Humans have been minimizing how much work is needed to get a certain level of output for as long as we can track. It's civilization. Should we go back to farming by hand with hoes, to maximize labor used? Go back to streetlights that are individually lit? The society that falls behind on automation becomes poorer, and eventually just dies, as even the people born there tend to choose to leave to higher productivity places. It happened to eastern europe, it happens to the Amish. To any poor society which gets emigration. Doing more with less has always been exciting.

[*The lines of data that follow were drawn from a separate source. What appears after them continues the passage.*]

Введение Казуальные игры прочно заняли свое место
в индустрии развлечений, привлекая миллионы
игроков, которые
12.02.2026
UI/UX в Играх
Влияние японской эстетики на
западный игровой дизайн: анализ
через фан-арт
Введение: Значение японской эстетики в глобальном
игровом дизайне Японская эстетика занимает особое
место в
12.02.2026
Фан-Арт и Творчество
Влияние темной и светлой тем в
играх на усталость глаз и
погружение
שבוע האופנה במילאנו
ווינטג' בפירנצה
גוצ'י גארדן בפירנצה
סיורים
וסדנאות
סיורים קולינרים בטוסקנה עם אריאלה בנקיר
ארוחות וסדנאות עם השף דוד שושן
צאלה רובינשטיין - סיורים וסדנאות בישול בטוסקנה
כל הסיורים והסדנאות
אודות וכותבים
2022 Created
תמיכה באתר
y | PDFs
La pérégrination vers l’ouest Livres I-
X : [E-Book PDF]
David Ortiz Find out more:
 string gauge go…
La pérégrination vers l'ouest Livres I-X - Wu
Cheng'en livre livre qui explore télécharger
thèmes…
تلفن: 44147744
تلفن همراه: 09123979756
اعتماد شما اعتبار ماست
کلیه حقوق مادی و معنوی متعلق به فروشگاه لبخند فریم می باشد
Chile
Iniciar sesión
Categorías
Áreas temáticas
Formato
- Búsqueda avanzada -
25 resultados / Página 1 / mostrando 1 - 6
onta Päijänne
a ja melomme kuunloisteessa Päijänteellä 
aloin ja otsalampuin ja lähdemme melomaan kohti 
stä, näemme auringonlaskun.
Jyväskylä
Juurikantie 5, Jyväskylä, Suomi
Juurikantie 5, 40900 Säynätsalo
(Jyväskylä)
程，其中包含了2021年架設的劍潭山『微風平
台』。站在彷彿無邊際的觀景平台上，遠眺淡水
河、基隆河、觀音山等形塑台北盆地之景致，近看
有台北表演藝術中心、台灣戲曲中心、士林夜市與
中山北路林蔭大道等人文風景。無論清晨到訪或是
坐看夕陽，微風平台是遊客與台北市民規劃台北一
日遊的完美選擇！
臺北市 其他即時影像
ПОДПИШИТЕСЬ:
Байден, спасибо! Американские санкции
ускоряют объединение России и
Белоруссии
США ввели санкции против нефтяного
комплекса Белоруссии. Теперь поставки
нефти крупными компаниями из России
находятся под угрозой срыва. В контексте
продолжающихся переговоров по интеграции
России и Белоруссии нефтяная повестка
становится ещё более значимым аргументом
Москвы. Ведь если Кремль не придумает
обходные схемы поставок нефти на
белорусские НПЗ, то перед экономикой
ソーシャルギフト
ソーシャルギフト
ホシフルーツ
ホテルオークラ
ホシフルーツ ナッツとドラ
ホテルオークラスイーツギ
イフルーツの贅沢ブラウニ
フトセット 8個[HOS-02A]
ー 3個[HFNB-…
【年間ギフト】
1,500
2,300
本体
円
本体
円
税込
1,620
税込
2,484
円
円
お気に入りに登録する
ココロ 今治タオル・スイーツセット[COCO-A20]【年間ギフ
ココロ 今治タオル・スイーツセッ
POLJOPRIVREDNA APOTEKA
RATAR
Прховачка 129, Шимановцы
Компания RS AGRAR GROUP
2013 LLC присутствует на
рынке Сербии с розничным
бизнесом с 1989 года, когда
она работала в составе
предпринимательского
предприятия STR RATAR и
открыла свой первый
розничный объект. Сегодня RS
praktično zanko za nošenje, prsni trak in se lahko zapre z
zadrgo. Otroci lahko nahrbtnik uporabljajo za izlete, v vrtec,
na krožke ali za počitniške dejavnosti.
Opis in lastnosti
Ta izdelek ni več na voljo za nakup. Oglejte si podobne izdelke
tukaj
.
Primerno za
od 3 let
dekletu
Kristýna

Right now it's not clear in which direction everything is involving and that's why people experiment with handing all their data to random agents, figuring out how to store and access context, re-use prompts and other attempts to harness this tech. Most of these will maybe be useless in a year as they might be deeply integrated into the next wave of models but staying on top of the development has always been part of the fun of working in this field.
And if you think that your personal protest against the automation will in any way affect the direction in which the industry goes then you're delusional. You would have to start something like a political party and collect way more people.
If you're in a part of the software industry that needs well-optimized and bug-free code then it's less useful. The problem for devs is that those parts of the industry are much smaller.
I think both groups (pro vs anti) will be a bit surprised when the long-term data shows productivity gains were modest on average and producing quality software still needs care/human attention, even with the support of advanced, frontier models. Same job as before, now we just have a power drill instead of a screwdriver. Some people build houses that stand for hundreds of years, others less so.
At the end of the day, the more automation, the more people you need making sure things work.
There's always going to be a minimal bottleneck for how much an engineer can oversee if they need to do zero implementation.
We're not as far from that point as people think.
Most languages most things are developed in are 10x more expensive than languages of yore.
Rust has a bad reputation for being hard, but it is actually quite expressive.
Less than 50% of what engineers do is code.
IBM was famous, in the early 2000s, for the average dev writing one line of code per day on average.
We're just going to move to a world where the average dev spends <10% of their time coding, but there's likely to be x times more work, so it mostly evens out.
a worker is just the sum total of all work related context. to collate, verify and organize this context is just asking to be replaced.